Khola Maryam Hübsch (neben Louis Klamroth) in der ARD-Talkshow „hart aber fair“.

Da die vorgeschlagenen Vertreter weder kontrolliert noch auf extremistische Überzeugungen überprüft werden, ist dies offenbar möglich, sollte aber geändert werden. Medien-Vertrauen setzt ein Mindestmaß an Gewissheit voraus, objektiv und umfassend informiert zu werden. Die Menschen müssen sich auf unparteiische und unabhängige meinungs- und haltungsfreie Berichterstattung verlassen können, um sich ein eigenes Meinungsbild zu schaffen. Zudem kann schon der Verdacht einer obrigkeitsgeführten Medienarbeit zu berechtigtem oder unberechtigtem Misstrauen führen. Menschen, die das Gefühl haben, die (öffentlich-rechtlichen) Medien senden nur das, was die herrschende Elite vorgibt, vertrauen nicht.
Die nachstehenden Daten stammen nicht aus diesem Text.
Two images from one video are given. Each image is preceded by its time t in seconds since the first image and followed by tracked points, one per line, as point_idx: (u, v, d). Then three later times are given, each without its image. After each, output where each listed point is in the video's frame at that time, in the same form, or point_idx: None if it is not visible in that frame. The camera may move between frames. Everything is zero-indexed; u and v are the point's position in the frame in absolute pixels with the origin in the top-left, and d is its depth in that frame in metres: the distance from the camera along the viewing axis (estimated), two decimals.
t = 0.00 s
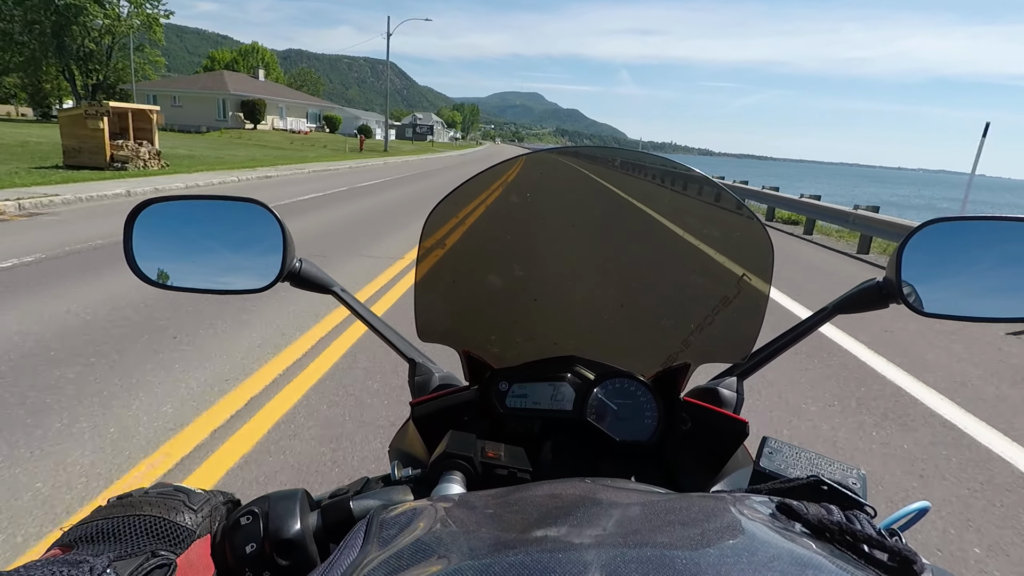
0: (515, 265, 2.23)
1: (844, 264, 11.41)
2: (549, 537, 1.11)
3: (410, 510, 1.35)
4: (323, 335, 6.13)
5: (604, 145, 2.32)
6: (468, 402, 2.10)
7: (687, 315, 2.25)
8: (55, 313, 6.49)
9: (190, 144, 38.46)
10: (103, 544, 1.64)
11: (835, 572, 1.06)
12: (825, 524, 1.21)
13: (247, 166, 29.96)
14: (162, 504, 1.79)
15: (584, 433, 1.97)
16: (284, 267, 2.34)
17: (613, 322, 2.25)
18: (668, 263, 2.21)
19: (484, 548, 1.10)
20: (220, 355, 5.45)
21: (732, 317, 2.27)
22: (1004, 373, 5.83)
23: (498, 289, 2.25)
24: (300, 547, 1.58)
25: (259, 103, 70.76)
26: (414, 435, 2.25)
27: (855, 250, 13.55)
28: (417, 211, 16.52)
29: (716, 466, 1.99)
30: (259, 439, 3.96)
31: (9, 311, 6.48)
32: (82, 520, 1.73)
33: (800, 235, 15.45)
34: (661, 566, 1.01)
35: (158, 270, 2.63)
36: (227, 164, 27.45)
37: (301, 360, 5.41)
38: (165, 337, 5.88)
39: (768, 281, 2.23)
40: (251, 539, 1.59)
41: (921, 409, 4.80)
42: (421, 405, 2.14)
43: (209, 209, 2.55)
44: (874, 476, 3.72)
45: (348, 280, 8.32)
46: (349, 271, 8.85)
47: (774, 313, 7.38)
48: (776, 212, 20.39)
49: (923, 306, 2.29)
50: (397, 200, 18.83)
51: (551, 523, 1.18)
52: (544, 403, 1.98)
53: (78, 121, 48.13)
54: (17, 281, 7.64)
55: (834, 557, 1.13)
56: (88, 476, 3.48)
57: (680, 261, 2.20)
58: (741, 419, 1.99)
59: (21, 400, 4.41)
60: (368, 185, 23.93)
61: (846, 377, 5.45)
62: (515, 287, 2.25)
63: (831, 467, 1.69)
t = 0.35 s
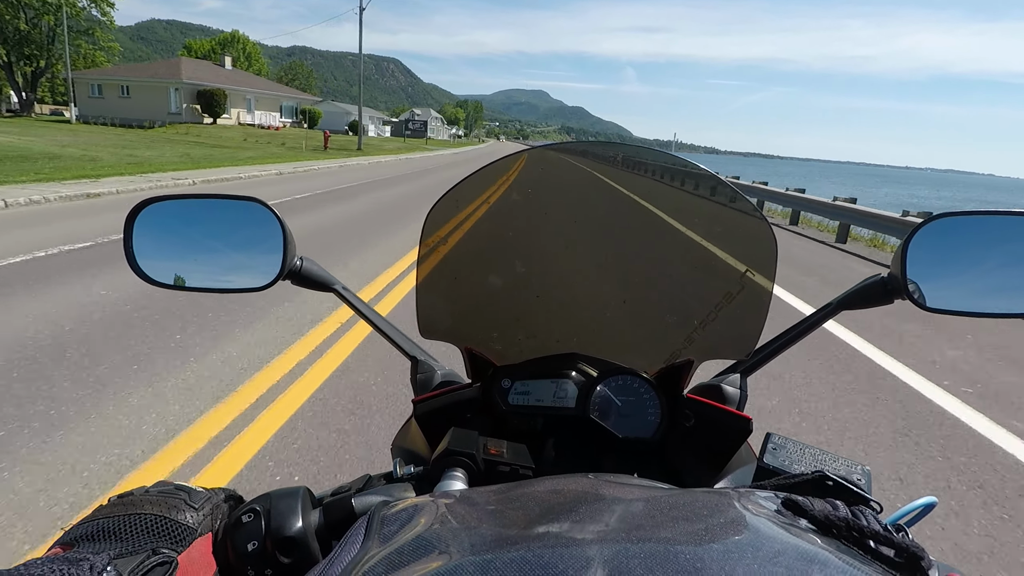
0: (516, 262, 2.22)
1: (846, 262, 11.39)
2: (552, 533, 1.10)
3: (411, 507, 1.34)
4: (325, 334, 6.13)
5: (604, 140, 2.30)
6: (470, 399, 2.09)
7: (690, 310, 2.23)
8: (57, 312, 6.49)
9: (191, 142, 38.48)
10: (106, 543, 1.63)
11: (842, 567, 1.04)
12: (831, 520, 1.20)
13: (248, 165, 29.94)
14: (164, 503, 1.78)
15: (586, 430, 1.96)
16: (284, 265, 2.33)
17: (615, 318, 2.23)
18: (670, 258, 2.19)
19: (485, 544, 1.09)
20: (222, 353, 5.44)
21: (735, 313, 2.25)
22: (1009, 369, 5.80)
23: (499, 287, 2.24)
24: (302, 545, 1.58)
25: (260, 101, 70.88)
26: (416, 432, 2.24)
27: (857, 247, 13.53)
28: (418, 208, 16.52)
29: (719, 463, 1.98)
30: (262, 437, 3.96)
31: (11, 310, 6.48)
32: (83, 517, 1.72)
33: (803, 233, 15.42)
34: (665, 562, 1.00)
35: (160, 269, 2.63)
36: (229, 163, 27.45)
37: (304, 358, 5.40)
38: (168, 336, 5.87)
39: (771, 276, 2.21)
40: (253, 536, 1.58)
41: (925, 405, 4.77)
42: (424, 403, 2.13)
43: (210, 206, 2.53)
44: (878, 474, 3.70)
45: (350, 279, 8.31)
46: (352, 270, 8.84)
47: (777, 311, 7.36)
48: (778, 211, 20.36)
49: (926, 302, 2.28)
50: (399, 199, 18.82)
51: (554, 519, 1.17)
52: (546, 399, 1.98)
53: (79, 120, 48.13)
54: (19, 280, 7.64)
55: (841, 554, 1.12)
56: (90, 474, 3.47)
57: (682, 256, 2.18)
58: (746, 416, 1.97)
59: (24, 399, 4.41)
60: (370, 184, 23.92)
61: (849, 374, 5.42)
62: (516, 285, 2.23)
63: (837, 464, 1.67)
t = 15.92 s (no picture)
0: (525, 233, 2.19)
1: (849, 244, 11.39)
2: (562, 492, 1.10)
3: (421, 466, 1.34)
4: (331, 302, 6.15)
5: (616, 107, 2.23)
6: (477, 367, 2.09)
7: (700, 282, 2.21)
8: (63, 280, 6.50)
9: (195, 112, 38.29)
10: (110, 513, 1.54)
11: (850, 529, 1.05)
12: (838, 482, 1.20)
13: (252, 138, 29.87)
14: (168, 470, 1.67)
15: (593, 399, 1.97)
16: (293, 230, 2.28)
17: (624, 290, 2.22)
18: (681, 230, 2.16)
19: (495, 500, 1.10)
20: (228, 320, 5.46)
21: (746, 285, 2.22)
22: (1010, 352, 5.82)
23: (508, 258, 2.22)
24: (311, 504, 1.59)
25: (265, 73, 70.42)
26: (423, 398, 2.25)
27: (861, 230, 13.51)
28: (420, 186, 16.51)
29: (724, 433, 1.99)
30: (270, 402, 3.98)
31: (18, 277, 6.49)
32: (88, 483, 1.64)
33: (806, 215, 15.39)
34: (675, 521, 1.00)
35: (168, 231, 2.57)
36: (234, 135, 27.38)
37: (309, 326, 5.42)
38: (174, 304, 5.89)
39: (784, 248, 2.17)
40: (263, 494, 1.59)
41: (928, 391, 4.78)
42: (431, 370, 2.13)
43: (216, 167, 2.47)
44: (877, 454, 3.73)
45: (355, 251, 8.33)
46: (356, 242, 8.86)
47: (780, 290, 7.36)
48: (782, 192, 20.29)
49: (945, 277, 2.20)
50: (403, 174, 18.80)
51: (564, 479, 1.17)
52: (552, 368, 1.98)
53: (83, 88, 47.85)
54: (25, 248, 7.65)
55: (849, 515, 1.12)
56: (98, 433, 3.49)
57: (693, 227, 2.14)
58: (753, 388, 1.97)
59: (32, 363, 4.43)
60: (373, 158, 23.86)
61: (851, 357, 5.44)
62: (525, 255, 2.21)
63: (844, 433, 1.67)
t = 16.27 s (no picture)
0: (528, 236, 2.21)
1: (849, 247, 11.40)
2: (562, 495, 1.11)
3: (422, 469, 1.35)
4: (332, 304, 6.16)
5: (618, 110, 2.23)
6: (478, 370, 2.10)
7: (700, 284, 2.22)
8: (65, 281, 6.51)
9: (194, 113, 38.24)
10: (113, 516, 1.55)
11: (850, 532, 1.05)
12: (838, 485, 1.21)
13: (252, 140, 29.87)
14: (171, 473, 1.69)
15: (593, 402, 1.97)
16: (296, 234, 2.28)
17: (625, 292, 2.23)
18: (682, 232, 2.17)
19: (496, 504, 1.11)
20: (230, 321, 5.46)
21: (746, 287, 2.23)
22: (1009, 355, 5.83)
23: (510, 261, 2.23)
24: (313, 508, 1.60)
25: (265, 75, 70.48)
26: (424, 401, 2.25)
27: (860, 234, 13.53)
28: (419, 186, 16.49)
29: (726, 436, 1.98)
30: (271, 404, 3.99)
31: (19, 279, 6.50)
32: (91, 486, 1.65)
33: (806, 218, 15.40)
34: (675, 524, 1.01)
35: (170, 235, 2.58)
36: (235, 136, 27.39)
37: (310, 328, 5.43)
38: (176, 306, 5.89)
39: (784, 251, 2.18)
40: (265, 497, 1.60)
41: (930, 395, 4.77)
42: (432, 373, 2.14)
43: (219, 171, 2.48)
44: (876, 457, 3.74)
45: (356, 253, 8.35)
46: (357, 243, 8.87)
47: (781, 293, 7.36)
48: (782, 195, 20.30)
49: (946, 280, 2.20)
50: (403, 177, 18.81)
51: (565, 481, 1.18)
52: (552, 371, 1.99)
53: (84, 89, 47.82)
54: (27, 250, 7.66)
55: (849, 517, 1.13)
56: (100, 434, 3.49)
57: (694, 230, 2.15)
58: (753, 391, 1.97)
59: (34, 365, 4.43)
60: (374, 160, 23.88)
61: (852, 360, 5.45)
62: (528, 259, 2.22)
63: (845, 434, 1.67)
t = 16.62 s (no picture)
0: (530, 233, 2.20)
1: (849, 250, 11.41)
2: (566, 490, 1.10)
3: (424, 465, 1.34)
4: (334, 300, 6.15)
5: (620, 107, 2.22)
6: (480, 367, 2.09)
7: (703, 282, 2.21)
8: (66, 274, 6.49)
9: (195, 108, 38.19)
10: (112, 512, 1.54)
11: (856, 528, 1.04)
12: (843, 482, 1.20)
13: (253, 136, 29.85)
14: (171, 468, 1.67)
15: (595, 399, 1.96)
16: (298, 229, 2.27)
17: (627, 290, 2.21)
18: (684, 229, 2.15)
19: (500, 499, 1.10)
20: (231, 315, 5.45)
21: (749, 285, 2.22)
22: (1010, 358, 5.82)
23: (512, 259, 2.22)
24: (314, 503, 1.59)
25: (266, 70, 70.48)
26: (426, 398, 2.24)
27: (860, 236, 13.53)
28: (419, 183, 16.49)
29: (729, 434, 1.97)
30: (272, 399, 3.98)
31: (20, 271, 6.48)
32: (91, 481, 1.64)
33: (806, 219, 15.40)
34: (680, 520, 1.00)
35: (171, 229, 2.58)
36: (235, 132, 27.38)
37: (312, 324, 5.42)
38: (177, 299, 5.88)
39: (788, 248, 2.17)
40: (266, 493, 1.59)
41: (931, 397, 4.77)
42: (434, 370, 2.13)
43: (220, 165, 2.47)
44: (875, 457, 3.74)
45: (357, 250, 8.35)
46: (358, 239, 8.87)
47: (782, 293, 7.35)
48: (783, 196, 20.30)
49: (948, 279, 2.19)
50: (404, 174, 18.79)
51: (569, 477, 1.17)
52: (554, 368, 1.98)
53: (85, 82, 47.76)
54: (27, 243, 7.64)
55: (854, 514, 1.12)
56: (100, 427, 3.48)
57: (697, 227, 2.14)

Erst recht nicht, wenn man in der DDR aufwuchs und über Jahrzehnte durch die Einseitigkeit der staatlichen Medien für noch so kleine Nuancen möglicher gezielter Manipulationen sensibilisiert wurde.

Möglicherweise ist das auch der Grund, dass das Medienvertrauen zwar hoch ist, das Vertrauen in das öffentlich-rechtliche Fernsehen im Vergleich zu allen früheren Erhebungen seit 2016 jedoch klar gesunken ist. Es sind weniger Menschen, die heute noch sagen, dass sie ARD oder ZDF vertrauen, und es sind vor allem mehr Menschen, die angeben, nicht mehr zu vertrauen. Insbesondere sind es deutlich weniger Ostdeutsche als Westdeutsche, die den öffentlich-rechtlichen Medien noch vertrauen. Dies zu ändern und ins Positive zu kehren, braucht es weitere grundlegende Reformen und Restrukturierungen.

* Katja Adler ist seit 2021 Mitglied des Deutschen Bundestags. Die 50-Jährige wuchs in der DDR auf, lebt aber inzwischen in Oberursel (Hessen). Im September 2022 stimmte sie als eine von sieben Abgeordneten der FDP-Fraktion im Bundestag gegen eine Neufassung des Infektionsschutzgesetz der Ampel-Koalition. Sie war ebenfalls als einziges Mitglied der FDP-Fraktion gegen das Cannabisgesetz. In ihrem Buch „Rolle rückwärts DDR?“ behandelt sie aktuelle Entwicklungen in der Bundesrepublik, die sie an ihre ersten 15 Lebensjahre in der DDR erinnern.